Laboratoire de BioGéosciences et Ingénierie de Matériaux Ecole Normale Supérieure Université Hassan II Casablanca Morocco.
Clin Case Rep. 2022 Mar 17;10(3):e05568. doi: 10.1002/ccr3.5568. eCollection 2022 Mar.

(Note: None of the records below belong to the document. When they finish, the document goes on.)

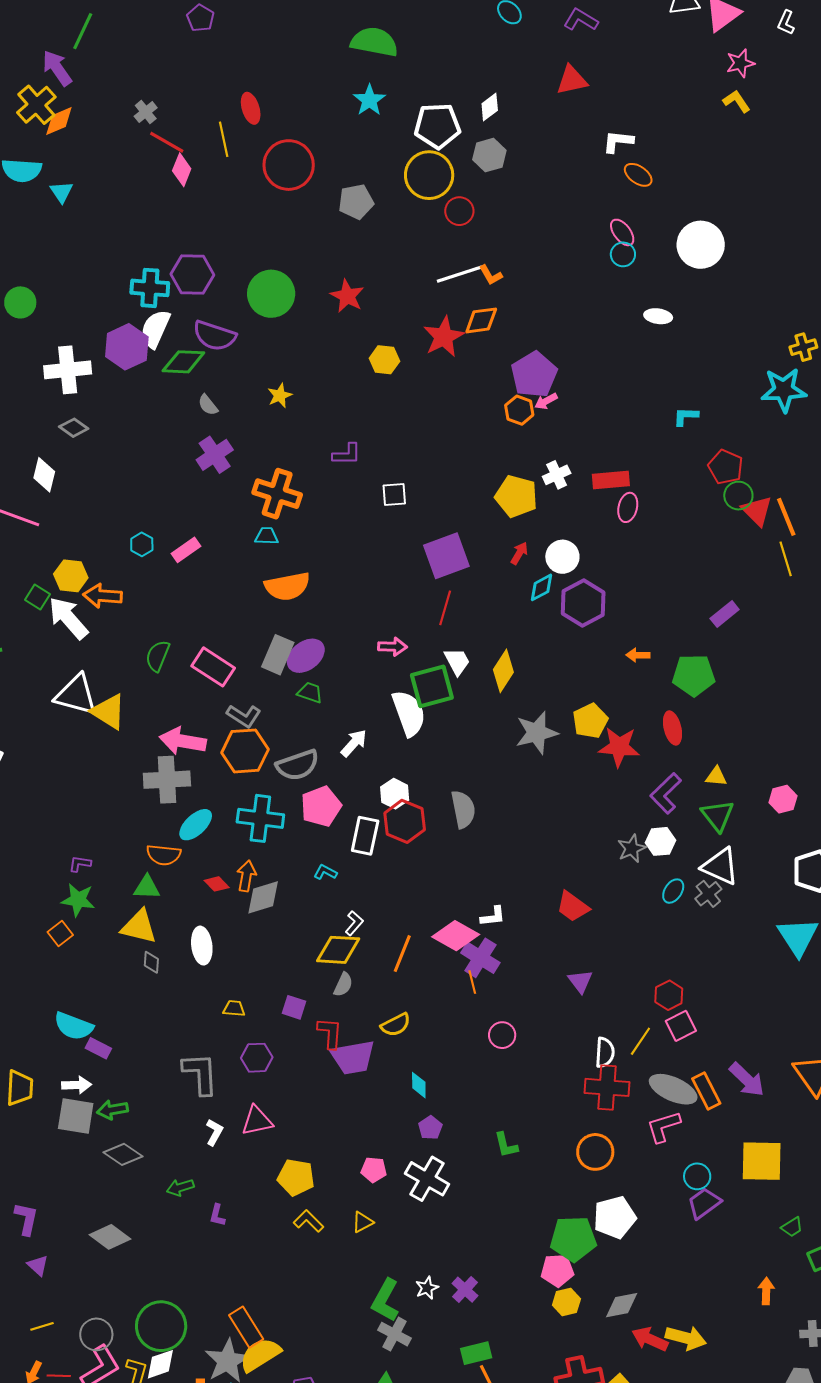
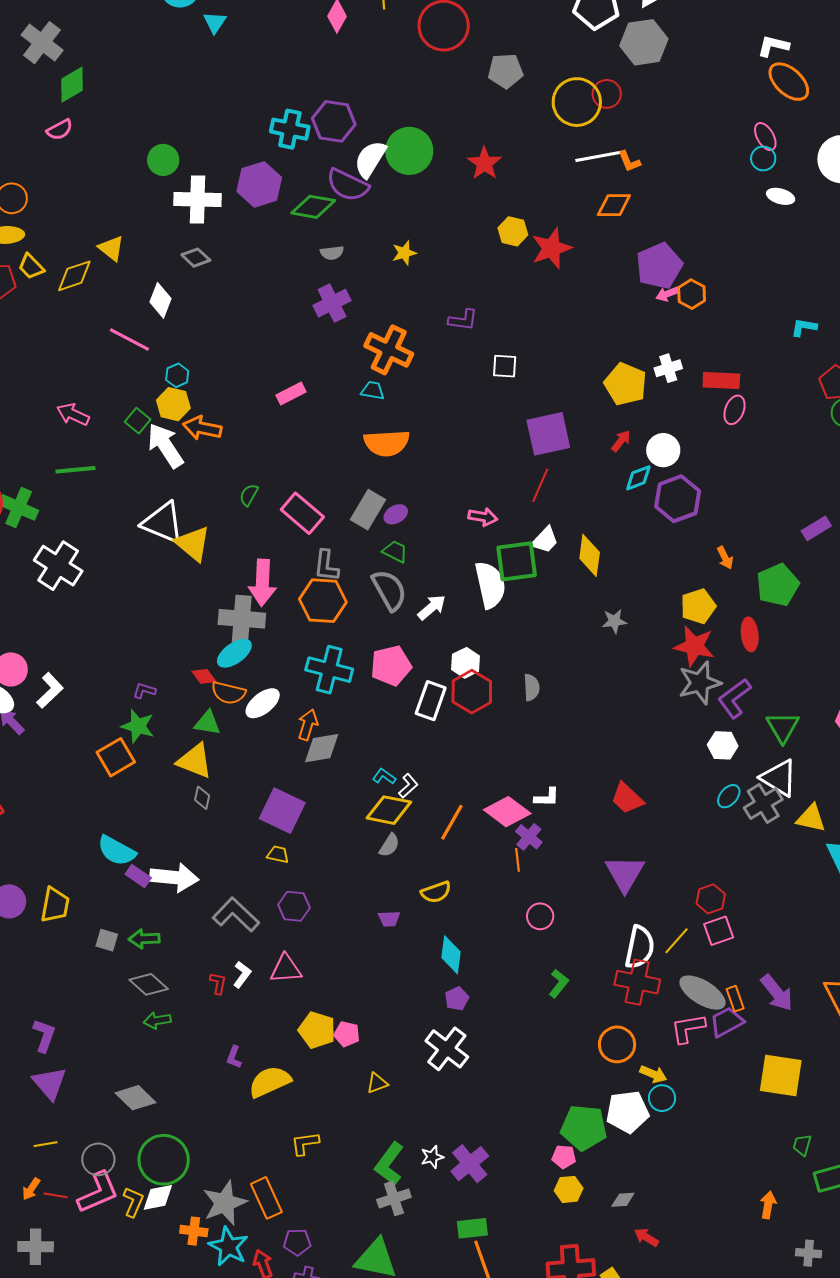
gray hexagon: (489, 155) -> (644, 42), size x1.4
yellow circle: (429, 175) -> (577, 102), moved
orange ellipse: (638, 175) -> (789, 82), size x1.5
green circle: (20, 302) -> (163, 160), moved
white ellipse: (658, 316) -> (781, 196), moved
white semicircle: (155, 329) -> (370, 159), moved
red star: (444, 337) -> (551, 248), moved
gray semicircle: (208, 405) -> (332, 253), turned -65
orange hexagon: (519, 410) -> (692, 294), moved
cyan hexagon: (142, 544) -> (177, 375), moved
orange arrow: (638, 655) -> (725, 558), turned -125
green semicircle: (158, 656) -> (249, 495), size x0.7
purple ellipse: (306, 656) -> (396, 514), size x0.6
white trapezoid: (457, 661) -> (545, 540), turned 64
yellow diamond: (503, 671) -> (590, 555), turned -33
green pentagon: (694, 675) -> (778, 585), turned -30
gray L-shape: (244, 716) -> (326, 566), turned 56
yellow pentagon: (590, 721) -> (698, 606), moved
gray star: (537, 733) -> (614, 621), size x0.6
pink arrow: (183, 741) -> (262, 583), turned -105
gray semicircle: (298, 765) -> (389, 590), moved, turned -108
yellow triangle: (716, 776) -> (811, 818), moved, size x1.4
gray semicircle: (463, 809) -> (531, 687), size x0.7
cyan ellipse: (196, 825) -> (234, 653), moved
gray star: (632, 848) -> (700, 683), moved, size x1.5
cyan L-shape: (325, 872) -> (384, 776), moved
red diamond: (217, 884) -> (204, 676), moved
gray cross: (708, 894) -> (763, 804), size x1.4
orange square: (60, 933) -> (116, 757), size x1.5
white ellipse: (202, 946) -> (263, 703), moved, turned 51
purple cross: (480, 958) -> (529, 837), size x0.7
purple triangle: (580, 981) -> (625, 873), size x1.6
purple square: (294, 1007) -> (282, 811), moved, size x1.8
red L-shape: (330, 1033) -> (218, 983), moved, size x0.7
white semicircle: (605, 1053) -> (640, 947), size x1.4
purple trapezoid: (353, 1057) -> (389, 919), size x0.5
gray L-shape: (200, 1074) -> (236, 915), turned -51
white arrow: (77, 1085) -> (174, 877), moved, size x1.6
cyan diamond: (419, 1085) -> (451, 955), size x1.4
orange rectangle: (706, 1091) -> (735, 999), size x0.7
gray square: (76, 1116) -> (107, 940), size x0.6
green L-shape: (506, 1145) -> (559, 983), moved, turned -136
pink pentagon: (374, 1170) -> (347, 1034), moved
cyan circle: (697, 1176) -> (662, 1098), moved
green arrow: (180, 1187) -> (157, 1020), moved
purple trapezoid: (704, 1203) -> (727, 1022), moved
yellow L-shape: (308, 1221) -> (305, 1143), moved, turned -60
green trapezoid: (792, 1227) -> (802, 1145), turned 130
gray diamond: (110, 1237) -> (136, 1098), moved
purple triangle: (38, 1265) -> (50, 1083), size x1.6
pink pentagon: (557, 1270) -> (564, 1157), size x0.7
purple cross: (465, 1290) -> (470, 1164), size x1.4
gray diamond: (622, 1305) -> (623, 1200), size x0.7
orange rectangle: (246, 1327) -> (266, 1198), moved
gray cross: (394, 1334) -> (394, 1198), turned 36
yellow arrow: (686, 1338) -> (653, 1074), moved, size x0.7
red arrow: (650, 1339) -> (646, 1237), size x0.7
yellow semicircle: (260, 1355) -> (270, 1082), moved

Myoclonus-dystonia (M-D) is a pleiotropic neuropsychiatric disorder with autosomal dominant mode of inheritance with variable severity and incomplete penetrance. Pathogenic variants in ξ-sarcoglycan gene SGCE are the most frequently known genetic cause of M-D with maternal imprinting, and in most cases, a symptomatic individual inherits the pathogenic variant from his or her father. This work reported a missense mutation c.662G> T inherited in the M-D Moroccan family described for the first time, which is deleterious based on protein modeling analysis.
肌阵挛性肌张力障碍(M-D)是一种多效性神经精神疾病,具有常染色体显性遗传模式,严重程度各异且外显率不完全。ξ-肌聚糖基因SGCE中的致病变异是M-D最常见的已知遗传原因,具有母系印记,在大多数情况下,有症状的个体从其父亲那里继承致病变异。这项研究报道了首次描述的一个M-D摩洛哥家族中遗传的错义突变c.662G>T,基于蛋白质建模分析,该突变具有有害性。